Utilize the EntityManager
cache
performance, scalability
When possible and appropriate, re-using EntityManagers
and setting the RetainState
configuration option to true may result in
significant performance gains, since the EntityManager's
built-in object cache will be used.
Enable multithreaded operation only when necessary
performance
OpenJPA respects the
openjpa.Multithreaded option in that it does not impose as
much synchronization overhead for applications that do not set this value to
true. If your application is guaranteed to only use
single-threaded access to OpenJPA resources and persistent objects, leaving
this option as false will reduce synchronization overhead,
and may result in a modest performance increase.
Enable large data set handling
performance, scalability
If you execute queries that return large numbers of objects or have relations
(collections or maps) that are large, and if you often only access parts of
these data sets, enabling large result
set handling where appropriate can dramatically speed up your
application, since OpenJPA will bring the data sets into memory from the
database only as necessary.
Disable large data set handling
performance, scalability
If you have enabled scrollable result sets and on-demand loading but do you not
require it, consider disabling it again. Some JDBC drivers and databases
(SQLServer for example) are much slower when used with scrolling result sets.
Use the DynamicSchemaFactoryperformance, validation
If you are using a
openjpa.jdbc.SchemaFactory setting of something other than
the default of dynamic, consider switching back. While other
factories can ensure that object-relational mapping information is valid when
a persistent class is first used, this can be a slow process. Though the
validation is only performed once for each class, switching back to the
DynamicSchemaFactory can reduce the warm-up time for
your application.
Do not use XA transactions
performance, scalability
XA transactions can be orders of
magnitude slower than standard transactions. Unless distributed transaction
functionality is required by your application, use standard transactions.

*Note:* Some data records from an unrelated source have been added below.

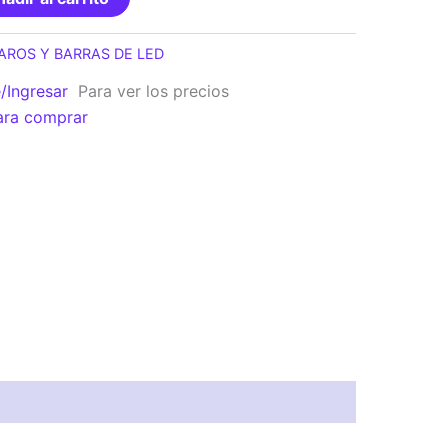
AROS Y BARRAS DE LED
e/Ingresar
Para ver los precios
ara comprar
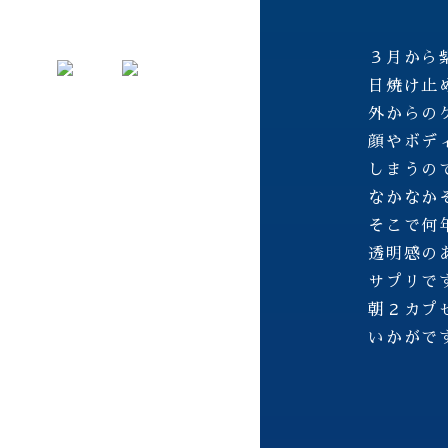
３月から
日焼け止
外からの
顔やボデ
しまうの
なかなか
そこで何
透明感の
サプリで
朝２カプ
いかがで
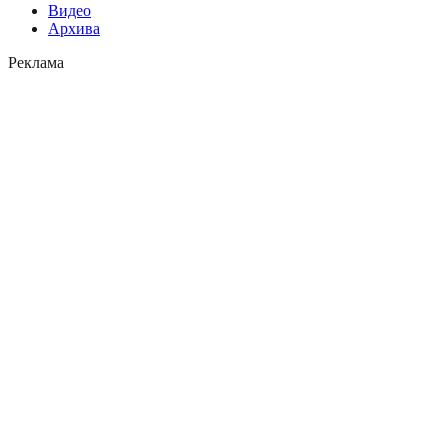
Видео
Архива
Реклама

Recall that XA transactions are distinct from managed transactions - managed
transaction services such as that provided by EJB declarative transactions can
be used both with XA and non-XA transactions. XA transactions should only be
used when a given business transaction involves multiple different transactional
resources (an Oracle database and an IBM transactional message queue, for
example).
Use Sets instead of
List/Collections
performance, scalability
There is a small amount of extra overhead for OpenJPA to maintain collections
where each element is not guaranteed to be unique. If your application does
not require duplicates for a collection, you should always declare your
fields to be of type Set, SortedSet, HashSet, or
TreeSet.
Use query parameters instead of encoding search
data in filter strings
performance
If your queries depend on parameter data only known at runtime, you should use
query parameters rather than dynamically building different query strings.
OpenJPA performs aggressive caching of query compilation data, and the
effectiveness of this cache is diminished if multiple query filters are used
where a single one could have sufficed.
Tune your fetch groups appropriately
performance, scalability
The fetch groups used when loading an
object control how much data is eagerly loaded, and by extension, which fields
must be lazily loaded at a future time. The ideal fetch group configuration
loads all the data that is needed in one fetch, and no extra fields - this
minimizes both the amount of data transferred from the database, and the
number of trips to the database.
If extra fields are specified in the fetch groups (in particular, large fields
such as binary data, or relations to other persistence-capable objects), then
network overhead (for the extra data) and database processing (for any necessary
additional joins) will hurt your application's performance. If too few fields
are specified in the fetch groups, then OpenJPA will have to make additional
trips to the database to load additional fields as necessary.
Use eager fetching
performance, scalability
Using eager fetching when
loading subclass data or traversing relations for each instance in a large
collection of results can speed up data loading by orders of magnitude.